I don’t expect it to change as it gets worse each year. But we are expanding our horizons ( private school). The message there seems to be very different. Private schools seem to have a lot of “parental achievers” applying ( parents who make their kids advance) and that is fine. But they also want the gifted kids. I think they realize that gifted kids win the national merits and science awards and the like. This makes their school look more academic to the parental achievers ( many of whom think they can step into the same category via hard work-and many can). The private schools have really reached out. They seem to love a kid who can do many things well. Don’t know how the money will work out. Seems crazy to pay that much. Then again, education might be the best/only true luxury.

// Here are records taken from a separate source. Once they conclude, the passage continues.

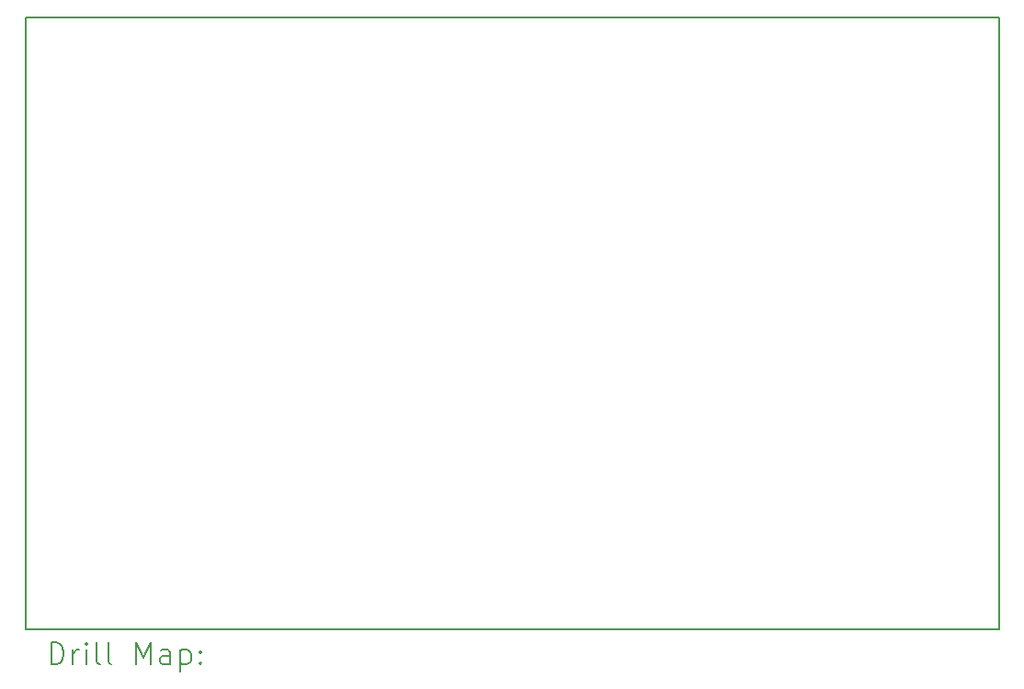
<source format=gbr>
%TF.GenerationSoftware,KiCad,Pcbnew,7.0.2*%
%TF.CreationDate,2023-09-08T16:08:13-07:00*%
%TF.ProjectId,Buck Converter,4275636b-2043-46f6-9e76-65727465722e,rev?*%
%TF.SameCoordinates,Original*%
%TF.FileFunction,Drillmap*%
%TF.FilePolarity,Positive*%
%FSLAX45Y45*%
G04 Gerber Fmt 4.5, Leading zero omitted, Abs format (unit mm)*
G04 Created by KiCad (PCBNEW 7.0.2) date 2023-09-08 16:08:13*
%MOMM*%
%LPD*%
G01*
G04 APERTURE LIST*
%ADD10C,0.200000*%
G04 APERTURE END LIST*
D10*
X10713720Y-8077200D02*
X19679000Y-8077200D01*
X19679000Y-13713500D01*
X10713720Y-13713500D01*
X10713720Y-8077200D01*
X10951339Y-14036024D02*
X10951339Y-13836024D01*
X10951339Y-13836024D02*
X10998958Y-13836024D01*
X10998958Y-13836024D02*
X11027530Y-13845548D01*
X11027530Y-13845548D02*
X11046577Y-13864595D01*
X11046577Y-13864595D02*
X11056101Y-13883643D01*
X11056101Y-13883643D02*
X11065625Y-13921738D01*
X11065625Y-13921738D02*
X11065625Y-13950309D01*
X11065625Y-13950309D02*
X11056101Y-13988405D01*
X11056101Y-13988405D02*
X11046577Y-14007452D01*
X11046577Y-14007452D02*
X11027530Y-14026500D01*
X11027530Y-14026500D02*
X10998958Y-14036024D01*
X10998958Y-14036024D02*
X10951339Y-14036024D01*
X11151339Y-14036024D02*
X11151339Y-13902690D01*
X11151339Y-13940786D02*
X11160863Y-13921738D01*
X11160863Y-13921738D02*
X11170387Y-13912214D01*
X11170387Y-13912214D02*
X11189434Y-13902690D01*
X11189434Y-13902690D02*
X11208482Y-13902690D01*
X11275148Y-14036024D02*
X11275148Y-13902690D01*
X11275148Y-13836024D02*
X11265625Y-13845548D01*
X11265625Y-13845548D02*
X11275148Y-13855071D01*
X11275148Y-13855071D02*
X11284672Y-13845548D01*
X11284672Y-13845548D02*
X11275148Y-13836024D01*
X11275148Y-13836024D02*
X11275148Y-13855071D01*
X11398958Y-14036024D02*
X11379910Y-14026500D01*
X11379910Y-14026500D02*
X11370387Y-14007452D01*
X11370387Y-14007452D02*
X11370387Y-13836024D01*
X11503720Y-14036024D02*
X11484672Y-14026500D01*
X11484672Y-14026500D02*
X11475148Y-14007452D01*
X11475148Y-14007452D02*
X11475148Y-13836024D01*
X11732291Y-14036024D02*
X11732291Y-13836024D01*
X11732291Y-13836024D02*
X11798958Y-13978881D01*
X11798958Y-13978881D02*
X11865625Y-13836024D01*
X11865625Y-13836024D02*
X11865625Y-14036024D01*
X12046577Y-14036024D02*
X12046577Y-13931262D01*
X12046577Y-13931262D02*
X12037053Y-13912214D01*
X12037053Y-13912214D02*
X12018006Y-13902690D01*
X12018006Y-13902690D02*
X11979910Y-13902690D01*
X11979910Y-13902690D02*
X11960863Y-13912214D01*
X12046577Y-14026500D02*
X12027529Y-14036024D01*
X12027529Y-14036024D02*
X11979910Y-14036024D01*
X11979910Y-14036024D02*
X11960863Y-14026500D01*
X11960863Y-14026500D02*
X11951339Y-14007452D01*
X11951339Y-14007452D02*
X11951339Y-13988405D01*
X11951339Y-13988405D02*
X11960863Y-13969357D01*
X11960863Y-13969357D02*
X11979910Y-13959833D01*
X11979910Y-13959833D02*
X12027529Y-13959833D01*
X12027529Y-13959833D02*
X12046577Y-13950309D01*
X12141815Y-13902690D02*
X12141815Y-14102690D01*
X12141815Y-13912214D02*
X12160863Y-13902690D01*
X12160863Y-13902690D02*
X12198958Y-13902690D01*
X12198958Y-13902690D02*
X12218006Y-13912214D01*
X12218006Y-13912214D02*
X12227529Y-13921738D01*
X12227529Y-13921738D02*
X12237053Y-13940786D01*
X12237053Y-13940786D02*
X12237053Y-13997928D01*
X12237053Y-13997928D02*
X12227529Y-14016976D01*
X12227529Y-14016976D02*
X12218006Y-14026500D01*
X12218006Y-14026500D02*
X12198958Y-14036024D01*
X12198958Y-14036024D02*
X12160863Y-14036024D01*
X12160863Y-14036024D02*
X12141815Y-14026500D01*
X12322768Y-14016976D02*
X12332291Y-14026500D01*
X12332291Y-14026500D02*
X12322768Y-14036024D01*
X12322768Y-14036024D02*
X12313244Y-14026500D01*
X12313244Y-14026500D02*
X12322768Y-14016976D01*
X12322768Y-14016976D02*
X12322768Y-14036024D01*
X12322768Y-13912214D02*
X12332291Y-13921738D01*
X12332291Y-13921738D02*
X12322768Y-13931262D01*
X12322768Y-13931262D02*
X12313244Y-13921738D01*
X12313244Y-13921738D02*
X12322768Y-13912214D01*
X12322768Y-13912214D02*
X12322768Y-13931262D01*
M02*

</source>
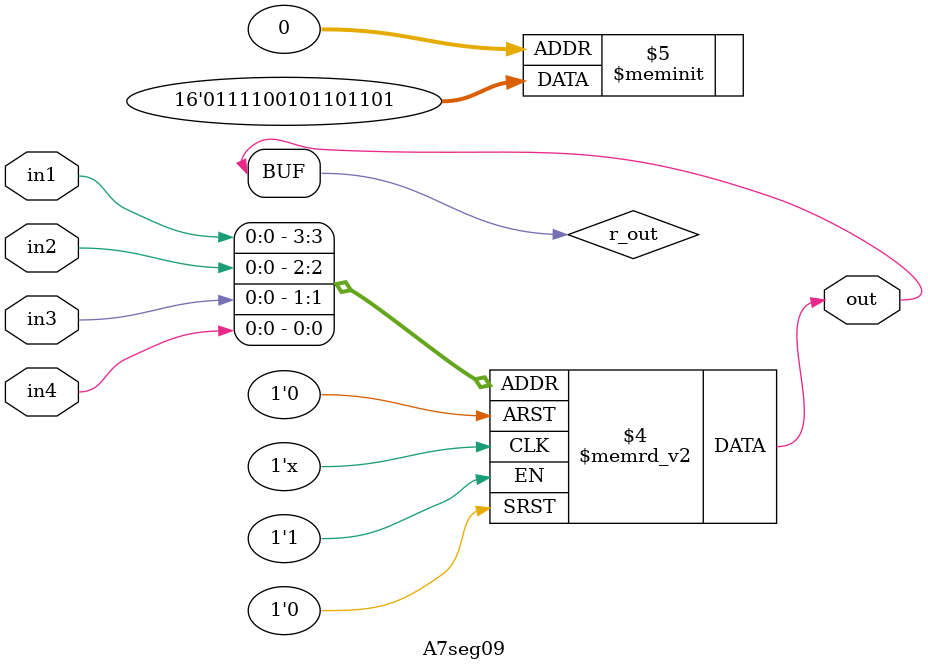
<source format=v>
module A7seg09(output out, input in1, in2, in3, in4);
  reg r_out;
  assign out = r_out;
  always@(in1, in2, in3, in4)
    begin
      case({in1, in2, in3, in4})
        4'b0000: out = 1'b1;
        4'b0001: out = 1'b0;
        4'b0010: out = 1'b1;
        4'b0011: out = 1'b1;
        4'b0100: out = 1'b0;
        4'b0101: out = 1'b1;
        4'b0110: out = 1'b1;
        4'b0111: out = 1'b0;
	4'b1000: out = 1'b1;
        4'b1001: out = 1'b0;
        4'b1010: out = 1'b0;
        4'b1011: out = 1'b1;
        4'b1100: out = 1'b1;
        4'b1101: out = 1'b1;
        4'b1110: out = 1'b1;
        4'b1111: out = 1'b0;
	
        default: out = 1'b0;
      endcase
    end
endmodule

</source>
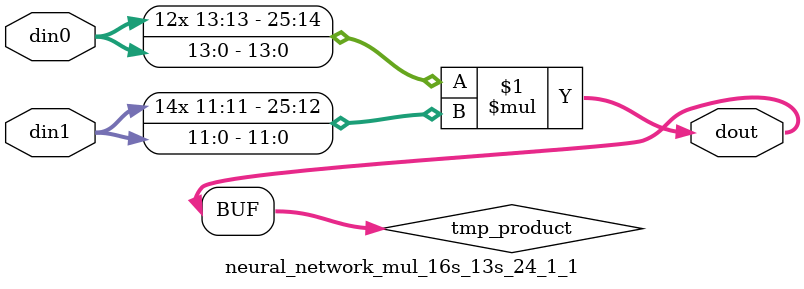
<source format=v>

`timescale 1 ns / 1 ps

  module neural_network_mul_16s_13s_24_1_1(din0, din1, dout);
parameter ID = 1;
parameter NUM_STAGE = 0;
parameter din0_WIDTH = 14;
parameter din1_WIDTH = 12;
parameter dout_WIDTH = 26;

input [din0_WIDTH - 1 : 0] din0; 
input [din1_WIDTH - 1 : 0] din1; 
output [dout_WIDTH - 1 : 0] dout;

wire signed [dout_WIDTH - 1 : 0] tmp_product;













assign tmp_product = $signed(din0) * $signed(din1);








assign dout = tmp_product;







endmodule

</source>
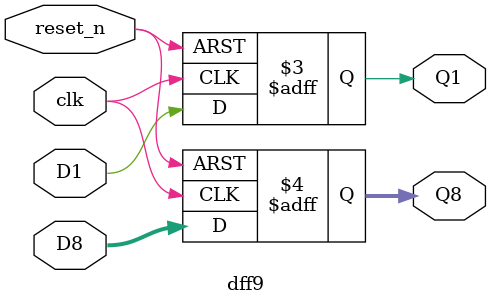
<source format=v>
`timescale 1ns / 1ps

module dff9(
    input clk,
    input reset_n,
    input D1,
    input [7:0] D8,
    output reg Q1,
    output reg [7:0] Q8
);
    always @(posedge clk or negedge reset_n) begin
        if(reset_n == 0) begin
            Q1 <= 1'b0;
            Q8 <= 8'b00000000;
        end
        else begin
            Q1 <= D1;
            Q8 <= D8;
        end
    end
endmodule
</source>
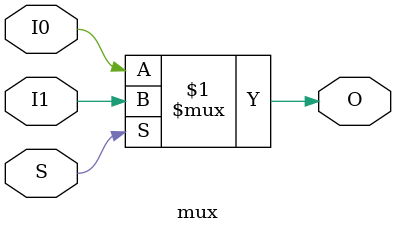
<source format=v>
module mux(input I0, I1,S,
                 output O);
  assign O = S? I1 : I0;

endmodule

</source>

I’m enjoying reading this thread and hearing about all these truly gifted kids. It’s a shame that parents have to advocate so much to find solutions. Learning algebra by oneself at such an early age is quite amazing.

I think of the these special kids mentioned on CC when I am working with families who are convinced their 7 y o is headed towards HYP. I have given up with one family whose DD is aiming for top colleges, and has no safeties. I encouraged that she apply to the state flagship, so she would know she had one acceptance in hand before ED decisions came out. But no, she won’t. And she was denied by the ED school. I’m not a college adviser, so I will say no more. They have a paid consultant (of course, I wonder if they listened to her).

Default safety is community college for this student?

People thought I was a bit loopy when I told my sons that their safety was the local community college, but my boys were not idealists with “dream” schools. Yes, my eldest son got into all his college including several Ivies, MIT, Caltech, etc., but we went into it with no expectations.

It is much harder for top students coming from good public or private schools (where everyone knows how amazing they truly are) to have no expectations about getting into top colleges because everyone around them-teachers, parents, friends, GCs- are expecting them to be admitted to X, Y or Z school…but college admissions is a crazy competitive business right now, and unless I’m working with a completely hooked student, I tell my students to have a good list that includes matches and safeties- true matches and safeties (which often shocks people when I tell them things like UCSD/UCD/UCSB are not safeties for an in-state kid).

Nonetheless, it’s hard for these students who’ve never experienced perceived failure to suddenly be met with a “no” in college admissions.

As I pointed out way above, there’s only about 350 Highly or Profoundly gifted seniors graduating every year.

MIT/Cal Tech/IVY/Stanford/Berkeley or whatever you consider the elite pack of colleges take in FAR more US based freshmen than that every year.

You don’t have to be a genius to go to one of those schools. And not all genius kids go to one of those schools. Some chase merit at other schools, or don’t go to college at all for various reasons.

After all the difficulty in getting appropriate support and placement for my kid, we were all about fit in college, not brand name.

That’s my motto, as well, @intparent.

Another unpleasant first encounter for some high school students is finding that college selection is the first time that their choices are significantly cost constrained.

@VickiSoCal , What are your criteria for hg/pg and how did you get 350?

3 deviations above the mean is 99.74% or 145 in iq test. Applying that to yearly high school graduates of 3.5m, you get 9100. Usually a lot more due to the test usually normed with years old data. That’s at least HG level regardless of standard.

HG or IQ >160 is about 0.01 % of population.